This flint Type II dagger is from Denmark. It dates to the Late Neolithic, ca. 4000-4250 BP.
The artefact in this model is actually a combination of two flint daggers which a collector has cleverly matched and combined. The two pieces are of nearly identical width and thickness, but they differ in flaking technology. The distal piece shows broad percussion-flaking scars and non-invasive pressure flaking. It is possible that both percussion flaking and pressure flaking were used to resharpen the dagger. On the proximal piece, the remnant part of the blade was resharpened by invasive pressure flaking with a slightly oblique orientation. The handle was produced by percussion flaking followed by pressure flaking. The raised centreline on both faces of the handle show use-wear polish.
A ‘dagger’ in European terminology is a pointed knife with cutting edges on both margins (by this definition, many of the bifaces from North America would be considered daggers). The earliest European bifacial flint daggers are stemmed, lanceolate, and side-notched examples from northern and central Italy, many made from southern Alpine flint. These early daggers are small, with most measuring between ca. 5-10 cm long. They emerged in the Late Neolithic by about 5600 BP, and are also found in Germany, Austria, and Switzerland. Small bifacial daggers continued to be manufactured well into the Copper Age in Italy, with larger, expertly-made ‘prestige’ daggers interred with the famous burials at Remedello cemetery, ca. 5000 BP. A small hafted bifacial stone dagger was carried by Ötzi, who died while crossing the Alps in ca. 5230 BP. Bifacial stone daggers overlap chronologically with daggers made on indirect percussion blades, a technology that originated in northwestern Greece and spread to production centres in Syria, Sardinia, Bulgaria, France, and Portugal.

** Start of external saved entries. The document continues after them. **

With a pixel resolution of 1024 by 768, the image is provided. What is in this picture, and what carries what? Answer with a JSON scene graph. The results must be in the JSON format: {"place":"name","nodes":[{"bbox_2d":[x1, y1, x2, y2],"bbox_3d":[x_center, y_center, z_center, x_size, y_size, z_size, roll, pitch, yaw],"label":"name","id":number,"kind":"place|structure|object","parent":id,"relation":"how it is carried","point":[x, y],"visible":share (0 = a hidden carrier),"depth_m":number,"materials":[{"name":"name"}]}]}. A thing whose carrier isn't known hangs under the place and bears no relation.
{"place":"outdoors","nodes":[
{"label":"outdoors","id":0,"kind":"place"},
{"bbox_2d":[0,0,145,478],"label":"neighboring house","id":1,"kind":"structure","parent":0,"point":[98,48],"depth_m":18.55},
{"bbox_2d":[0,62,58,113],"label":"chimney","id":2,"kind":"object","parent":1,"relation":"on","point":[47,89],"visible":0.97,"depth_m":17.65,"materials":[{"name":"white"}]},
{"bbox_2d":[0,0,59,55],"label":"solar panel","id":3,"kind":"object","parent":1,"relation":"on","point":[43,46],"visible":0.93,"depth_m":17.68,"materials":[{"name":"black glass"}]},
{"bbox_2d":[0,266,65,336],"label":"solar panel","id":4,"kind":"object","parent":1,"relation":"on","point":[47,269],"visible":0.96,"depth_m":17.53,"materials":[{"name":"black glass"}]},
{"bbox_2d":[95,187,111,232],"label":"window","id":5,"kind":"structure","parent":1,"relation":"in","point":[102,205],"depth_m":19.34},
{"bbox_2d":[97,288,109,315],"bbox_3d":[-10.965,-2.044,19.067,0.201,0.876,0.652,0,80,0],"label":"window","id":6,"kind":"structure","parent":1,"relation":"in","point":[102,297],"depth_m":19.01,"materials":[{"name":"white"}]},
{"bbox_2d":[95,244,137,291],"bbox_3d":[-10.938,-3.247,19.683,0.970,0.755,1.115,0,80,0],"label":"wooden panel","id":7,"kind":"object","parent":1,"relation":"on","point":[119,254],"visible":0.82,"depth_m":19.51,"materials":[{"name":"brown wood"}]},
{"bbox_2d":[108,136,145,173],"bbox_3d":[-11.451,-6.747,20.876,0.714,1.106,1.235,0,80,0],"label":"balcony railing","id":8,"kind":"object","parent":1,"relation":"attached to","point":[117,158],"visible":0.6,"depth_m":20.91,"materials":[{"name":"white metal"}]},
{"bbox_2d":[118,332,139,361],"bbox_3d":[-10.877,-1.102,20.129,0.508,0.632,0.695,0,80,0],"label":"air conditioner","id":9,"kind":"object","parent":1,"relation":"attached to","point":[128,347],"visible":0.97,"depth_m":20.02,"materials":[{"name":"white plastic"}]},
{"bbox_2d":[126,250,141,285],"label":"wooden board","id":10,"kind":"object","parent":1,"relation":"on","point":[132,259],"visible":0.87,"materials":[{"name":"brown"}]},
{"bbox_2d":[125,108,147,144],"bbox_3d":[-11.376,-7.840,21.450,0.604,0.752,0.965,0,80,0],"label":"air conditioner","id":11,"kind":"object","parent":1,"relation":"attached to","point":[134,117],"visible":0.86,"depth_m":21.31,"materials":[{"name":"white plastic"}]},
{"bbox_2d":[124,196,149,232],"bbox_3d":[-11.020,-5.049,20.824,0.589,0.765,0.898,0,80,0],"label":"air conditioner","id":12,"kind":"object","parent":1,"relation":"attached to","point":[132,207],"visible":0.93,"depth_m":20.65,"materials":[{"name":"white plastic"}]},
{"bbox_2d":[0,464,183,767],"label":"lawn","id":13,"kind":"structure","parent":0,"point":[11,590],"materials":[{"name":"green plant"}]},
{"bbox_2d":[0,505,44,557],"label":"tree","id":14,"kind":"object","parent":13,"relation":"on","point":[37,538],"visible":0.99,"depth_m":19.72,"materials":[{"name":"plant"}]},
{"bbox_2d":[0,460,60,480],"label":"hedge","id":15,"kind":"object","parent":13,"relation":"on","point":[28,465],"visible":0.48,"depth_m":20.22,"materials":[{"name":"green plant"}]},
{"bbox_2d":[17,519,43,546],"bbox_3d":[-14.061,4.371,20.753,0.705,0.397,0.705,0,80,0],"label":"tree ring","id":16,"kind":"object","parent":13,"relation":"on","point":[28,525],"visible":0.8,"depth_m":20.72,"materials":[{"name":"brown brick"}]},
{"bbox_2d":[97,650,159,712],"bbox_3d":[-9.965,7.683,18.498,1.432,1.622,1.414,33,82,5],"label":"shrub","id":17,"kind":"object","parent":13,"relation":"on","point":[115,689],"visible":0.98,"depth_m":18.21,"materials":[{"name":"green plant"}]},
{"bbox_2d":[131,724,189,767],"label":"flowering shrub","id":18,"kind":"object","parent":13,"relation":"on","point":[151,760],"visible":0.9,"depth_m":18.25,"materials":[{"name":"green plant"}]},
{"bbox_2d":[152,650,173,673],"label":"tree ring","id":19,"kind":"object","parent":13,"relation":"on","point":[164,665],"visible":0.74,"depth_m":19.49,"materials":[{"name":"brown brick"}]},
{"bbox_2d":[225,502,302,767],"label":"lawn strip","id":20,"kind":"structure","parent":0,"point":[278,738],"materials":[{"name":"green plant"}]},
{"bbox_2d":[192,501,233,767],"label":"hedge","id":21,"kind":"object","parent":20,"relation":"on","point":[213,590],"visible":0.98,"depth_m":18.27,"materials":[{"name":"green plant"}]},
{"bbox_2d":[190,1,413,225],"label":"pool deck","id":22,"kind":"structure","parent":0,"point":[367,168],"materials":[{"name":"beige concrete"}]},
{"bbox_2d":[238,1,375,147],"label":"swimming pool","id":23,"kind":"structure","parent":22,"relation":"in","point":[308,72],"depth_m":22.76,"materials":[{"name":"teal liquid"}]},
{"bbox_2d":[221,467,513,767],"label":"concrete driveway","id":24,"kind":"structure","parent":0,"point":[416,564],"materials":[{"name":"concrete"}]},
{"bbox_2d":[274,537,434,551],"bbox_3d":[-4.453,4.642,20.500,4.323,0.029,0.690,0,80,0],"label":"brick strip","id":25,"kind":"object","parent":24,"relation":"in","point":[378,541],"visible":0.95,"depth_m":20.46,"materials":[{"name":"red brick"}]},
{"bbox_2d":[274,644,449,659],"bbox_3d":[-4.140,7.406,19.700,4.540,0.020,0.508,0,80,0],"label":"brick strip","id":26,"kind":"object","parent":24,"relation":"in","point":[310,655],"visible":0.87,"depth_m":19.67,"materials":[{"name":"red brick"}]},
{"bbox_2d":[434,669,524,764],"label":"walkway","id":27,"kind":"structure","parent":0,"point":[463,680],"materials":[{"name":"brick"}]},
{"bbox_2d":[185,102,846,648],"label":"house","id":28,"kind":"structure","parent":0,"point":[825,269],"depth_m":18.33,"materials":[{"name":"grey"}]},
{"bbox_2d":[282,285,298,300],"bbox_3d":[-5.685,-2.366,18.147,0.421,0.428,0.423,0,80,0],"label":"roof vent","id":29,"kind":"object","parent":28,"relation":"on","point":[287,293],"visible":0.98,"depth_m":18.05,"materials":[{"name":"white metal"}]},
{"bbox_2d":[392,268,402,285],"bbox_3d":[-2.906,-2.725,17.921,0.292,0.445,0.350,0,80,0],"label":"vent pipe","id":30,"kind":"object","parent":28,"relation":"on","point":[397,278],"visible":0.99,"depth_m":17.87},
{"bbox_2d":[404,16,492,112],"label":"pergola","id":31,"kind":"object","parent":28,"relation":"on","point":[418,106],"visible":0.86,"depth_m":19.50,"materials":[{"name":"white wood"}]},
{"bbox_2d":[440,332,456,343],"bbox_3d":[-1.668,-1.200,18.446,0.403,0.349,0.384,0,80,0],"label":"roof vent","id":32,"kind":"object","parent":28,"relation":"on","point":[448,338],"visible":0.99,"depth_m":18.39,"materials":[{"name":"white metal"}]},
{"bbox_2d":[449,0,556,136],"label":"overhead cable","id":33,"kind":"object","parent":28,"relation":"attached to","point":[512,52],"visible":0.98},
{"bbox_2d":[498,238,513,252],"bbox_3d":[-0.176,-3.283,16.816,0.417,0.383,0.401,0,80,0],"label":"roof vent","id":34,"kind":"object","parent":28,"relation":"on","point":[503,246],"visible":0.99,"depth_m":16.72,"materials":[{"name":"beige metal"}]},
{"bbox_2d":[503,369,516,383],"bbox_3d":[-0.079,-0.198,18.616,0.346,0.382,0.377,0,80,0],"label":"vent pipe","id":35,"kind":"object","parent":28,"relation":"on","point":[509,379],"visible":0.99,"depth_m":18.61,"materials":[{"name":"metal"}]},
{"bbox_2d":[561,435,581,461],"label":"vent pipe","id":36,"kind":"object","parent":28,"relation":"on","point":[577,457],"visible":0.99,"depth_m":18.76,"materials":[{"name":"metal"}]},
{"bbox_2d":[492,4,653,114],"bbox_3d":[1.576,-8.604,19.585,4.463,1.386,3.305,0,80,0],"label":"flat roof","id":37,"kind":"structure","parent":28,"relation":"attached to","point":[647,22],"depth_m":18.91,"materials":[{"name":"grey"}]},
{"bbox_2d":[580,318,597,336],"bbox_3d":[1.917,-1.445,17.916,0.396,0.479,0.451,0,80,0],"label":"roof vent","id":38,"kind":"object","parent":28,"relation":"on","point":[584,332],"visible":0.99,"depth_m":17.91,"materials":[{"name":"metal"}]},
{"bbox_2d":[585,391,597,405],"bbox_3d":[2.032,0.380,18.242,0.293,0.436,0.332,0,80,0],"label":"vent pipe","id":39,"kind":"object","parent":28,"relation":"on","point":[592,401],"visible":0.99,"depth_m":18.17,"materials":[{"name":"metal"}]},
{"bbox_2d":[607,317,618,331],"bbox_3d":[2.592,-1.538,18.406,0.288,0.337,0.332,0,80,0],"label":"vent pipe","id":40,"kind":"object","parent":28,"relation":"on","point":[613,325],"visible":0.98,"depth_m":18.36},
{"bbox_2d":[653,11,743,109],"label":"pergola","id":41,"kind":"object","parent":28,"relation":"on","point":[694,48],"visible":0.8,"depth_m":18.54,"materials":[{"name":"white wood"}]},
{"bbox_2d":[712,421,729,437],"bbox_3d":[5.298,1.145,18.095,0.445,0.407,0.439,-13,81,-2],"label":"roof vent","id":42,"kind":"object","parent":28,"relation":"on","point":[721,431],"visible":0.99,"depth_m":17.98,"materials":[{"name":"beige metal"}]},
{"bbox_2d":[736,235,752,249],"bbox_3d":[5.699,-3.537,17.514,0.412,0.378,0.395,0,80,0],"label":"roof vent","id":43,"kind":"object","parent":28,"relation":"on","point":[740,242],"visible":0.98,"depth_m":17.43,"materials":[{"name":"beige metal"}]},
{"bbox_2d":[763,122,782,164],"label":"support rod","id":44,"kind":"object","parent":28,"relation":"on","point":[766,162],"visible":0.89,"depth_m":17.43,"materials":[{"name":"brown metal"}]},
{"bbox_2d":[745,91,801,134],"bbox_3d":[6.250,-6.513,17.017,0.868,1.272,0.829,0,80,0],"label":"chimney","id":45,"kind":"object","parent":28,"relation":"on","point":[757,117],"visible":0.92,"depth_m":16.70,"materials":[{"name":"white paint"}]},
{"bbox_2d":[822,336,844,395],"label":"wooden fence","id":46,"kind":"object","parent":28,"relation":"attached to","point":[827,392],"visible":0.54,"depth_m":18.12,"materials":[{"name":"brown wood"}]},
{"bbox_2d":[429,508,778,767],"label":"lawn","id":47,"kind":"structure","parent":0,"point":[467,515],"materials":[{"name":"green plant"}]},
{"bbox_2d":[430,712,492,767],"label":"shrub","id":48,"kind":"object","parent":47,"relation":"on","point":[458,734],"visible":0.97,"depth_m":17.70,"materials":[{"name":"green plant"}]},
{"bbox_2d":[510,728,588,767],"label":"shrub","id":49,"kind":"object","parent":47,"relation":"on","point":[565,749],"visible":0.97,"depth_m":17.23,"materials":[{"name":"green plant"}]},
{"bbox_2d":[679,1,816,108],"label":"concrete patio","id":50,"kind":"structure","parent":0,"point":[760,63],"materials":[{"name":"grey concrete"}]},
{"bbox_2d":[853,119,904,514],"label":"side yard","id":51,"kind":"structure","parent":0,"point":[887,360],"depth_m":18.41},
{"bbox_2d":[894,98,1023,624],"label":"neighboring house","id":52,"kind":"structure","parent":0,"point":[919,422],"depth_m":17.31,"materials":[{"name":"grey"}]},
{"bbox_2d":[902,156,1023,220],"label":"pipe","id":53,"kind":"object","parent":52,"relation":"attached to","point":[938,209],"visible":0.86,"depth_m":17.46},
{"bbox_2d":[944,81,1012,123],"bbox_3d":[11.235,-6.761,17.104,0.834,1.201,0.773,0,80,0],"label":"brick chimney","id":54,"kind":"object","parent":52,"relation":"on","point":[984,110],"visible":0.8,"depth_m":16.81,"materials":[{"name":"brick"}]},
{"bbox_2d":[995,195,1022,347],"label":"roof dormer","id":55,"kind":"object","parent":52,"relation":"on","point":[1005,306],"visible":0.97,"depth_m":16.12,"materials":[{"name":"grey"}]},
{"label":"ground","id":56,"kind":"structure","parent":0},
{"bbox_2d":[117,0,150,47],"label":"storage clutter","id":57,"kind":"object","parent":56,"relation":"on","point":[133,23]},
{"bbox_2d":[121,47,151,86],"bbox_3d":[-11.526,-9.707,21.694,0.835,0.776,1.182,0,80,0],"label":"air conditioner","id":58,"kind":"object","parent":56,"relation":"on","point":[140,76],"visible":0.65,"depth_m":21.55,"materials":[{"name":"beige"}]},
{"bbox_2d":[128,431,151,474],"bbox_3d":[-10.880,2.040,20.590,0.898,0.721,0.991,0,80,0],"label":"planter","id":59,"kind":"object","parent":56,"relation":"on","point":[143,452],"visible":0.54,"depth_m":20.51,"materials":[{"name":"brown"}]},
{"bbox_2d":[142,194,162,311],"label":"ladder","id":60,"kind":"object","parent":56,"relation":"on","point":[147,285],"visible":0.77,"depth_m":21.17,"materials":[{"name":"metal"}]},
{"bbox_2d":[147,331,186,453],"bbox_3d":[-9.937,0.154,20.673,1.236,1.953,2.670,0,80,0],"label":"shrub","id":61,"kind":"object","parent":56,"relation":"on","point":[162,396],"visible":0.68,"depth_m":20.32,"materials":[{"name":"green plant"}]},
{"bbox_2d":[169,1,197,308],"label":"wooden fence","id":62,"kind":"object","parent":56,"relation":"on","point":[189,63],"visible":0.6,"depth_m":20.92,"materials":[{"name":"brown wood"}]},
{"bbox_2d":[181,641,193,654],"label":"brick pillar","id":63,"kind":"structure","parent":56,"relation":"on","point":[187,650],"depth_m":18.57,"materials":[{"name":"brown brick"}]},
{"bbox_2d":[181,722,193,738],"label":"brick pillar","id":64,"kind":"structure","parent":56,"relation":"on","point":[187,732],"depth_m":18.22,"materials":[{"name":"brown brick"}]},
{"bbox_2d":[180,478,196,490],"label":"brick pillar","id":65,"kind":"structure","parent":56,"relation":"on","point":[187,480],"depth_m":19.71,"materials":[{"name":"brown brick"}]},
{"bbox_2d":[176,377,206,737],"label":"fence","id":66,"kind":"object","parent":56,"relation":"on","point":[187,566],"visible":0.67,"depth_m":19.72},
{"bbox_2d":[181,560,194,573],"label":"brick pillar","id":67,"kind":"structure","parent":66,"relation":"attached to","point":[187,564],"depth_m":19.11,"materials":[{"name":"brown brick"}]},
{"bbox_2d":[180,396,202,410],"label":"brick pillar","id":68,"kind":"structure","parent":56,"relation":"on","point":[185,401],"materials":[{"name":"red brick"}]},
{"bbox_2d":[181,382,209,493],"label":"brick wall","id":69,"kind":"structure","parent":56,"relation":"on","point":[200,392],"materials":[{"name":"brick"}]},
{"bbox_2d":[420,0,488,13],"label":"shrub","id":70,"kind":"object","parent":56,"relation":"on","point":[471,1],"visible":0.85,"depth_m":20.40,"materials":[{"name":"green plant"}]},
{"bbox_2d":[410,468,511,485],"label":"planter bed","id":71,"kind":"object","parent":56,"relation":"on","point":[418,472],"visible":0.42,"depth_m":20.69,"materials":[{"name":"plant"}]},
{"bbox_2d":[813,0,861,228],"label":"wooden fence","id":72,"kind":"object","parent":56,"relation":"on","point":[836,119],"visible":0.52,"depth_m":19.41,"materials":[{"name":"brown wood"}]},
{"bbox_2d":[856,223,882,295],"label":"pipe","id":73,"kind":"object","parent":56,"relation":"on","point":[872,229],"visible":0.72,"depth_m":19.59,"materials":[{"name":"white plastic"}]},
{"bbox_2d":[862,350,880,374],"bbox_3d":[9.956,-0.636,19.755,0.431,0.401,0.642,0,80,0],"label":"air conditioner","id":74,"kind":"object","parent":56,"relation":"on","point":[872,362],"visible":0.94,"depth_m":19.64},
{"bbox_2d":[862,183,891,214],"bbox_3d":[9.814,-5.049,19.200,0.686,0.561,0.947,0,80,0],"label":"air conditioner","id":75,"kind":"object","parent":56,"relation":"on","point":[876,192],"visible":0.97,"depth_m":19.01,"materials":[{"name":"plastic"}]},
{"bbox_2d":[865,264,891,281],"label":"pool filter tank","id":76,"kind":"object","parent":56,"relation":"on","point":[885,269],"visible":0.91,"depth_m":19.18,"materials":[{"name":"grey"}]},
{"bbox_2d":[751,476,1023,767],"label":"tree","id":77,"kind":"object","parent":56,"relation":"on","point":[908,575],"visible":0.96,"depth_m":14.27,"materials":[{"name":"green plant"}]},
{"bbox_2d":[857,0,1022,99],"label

The beaches of southern Scandinavia are covered in large nodules of fine-grained flint. Between ca. 3500-4350 years ago, flintknappers began making elaborate bifacial daggers from this rich resource, particularly in the main production centres in Jutland (Denmark) and Skåne (Sweden). Bifacial daggers were eventually produced in many parts of Europe where high-quality flint was available, but the largest and most complex forms were made by flintknappers in southern Scandinavia. These daggers occurred during the Late Neolithic transition between the Single Grave period and the Bell Beaker (Early Bronze Age) period, sometimes referred to as the Dolktid, or Dagger Period.
The earliest flint daggers in southern Scandinavia were elongated and leaf shaped, or ‘lanceolate’, and later daggers were made with a distinctive ‘fishtail’-shaped handle. Lanceolate daggers had a longer usage period and were far more common than the later fishtail daggers. One estimate is that about 10,000 lanceolate daggers are in known collections from southern Scandinavia, compared to about 1000 fishtail daggers. The lanceolate daggers are divided into three main types (Types I, II, and III, ca. 3950-4350 BP), with various subtypes, based on their workmanship and shape. Two main types of fishtail daggers are identified (Types IV and V, ca. 3600-3950 BP), also subdivided into variants. One type of dagger with a straight-sided handle (Type VI) continued into the Bronze Age, ca. 3500 BP. All of these dagger types show considerable skill in their manufacture, but some—particularly Type IV C-E daggers—are among the most complex stone tools ever produced. The Hindsgavl Dagger—a Type IV-D dagger—is considered a National Treasure of Denmark. It is on permanent display at the Danish National Museum, Copenhagen and, in 2009, an image of the Hindsgavl Dagger was printed on the 100 Kroner banknote. Lanceolate daggers were sometimes deposited in large caches, and burials throughout the Late Neolithic period often incorporated one or more flint daggers.
The blanks for Type II daggers were made by expert bifacial percussion flaking. Once the biface was thinned and reduced to the right size, the handle was manufactured. Since the handle was designed to be thicker than the blade, reduction at this end was done differently than the blade end. At the handle end, the biface was narrowed by percussion flaking in such a way that the handle grew narrow at about the same rate as it grew thin. The knappers were particularly concerned with producing a thick lenticular or roughly diamond-shaped cross section to the handle, and this was probably achieved by indirect percussion (punch flaking) in the handle-narrowing process. The indirect percussion technique can be carefully controlled so that the flakes end at the biface centreline, and this strategy can be used to transform a flat lenticular cross section into a roughly rectangular one. The edges and faces of the blade of Type II lanceolate daggers merge gracefully into the handle area in contrast to the more abrupt transition seen in Types III-V. However, the handle area on Type III daggers is markedly thicker relative to the blade, unlike the morphology of Type I daggers, which is relatively uniform from blade to handle. As such, Type III daggers form a morphological midpoint between Type I and Type III daggers. Type II daggers were frequently resharpened and the blade element often became equivalent in width to the handle prior to discard.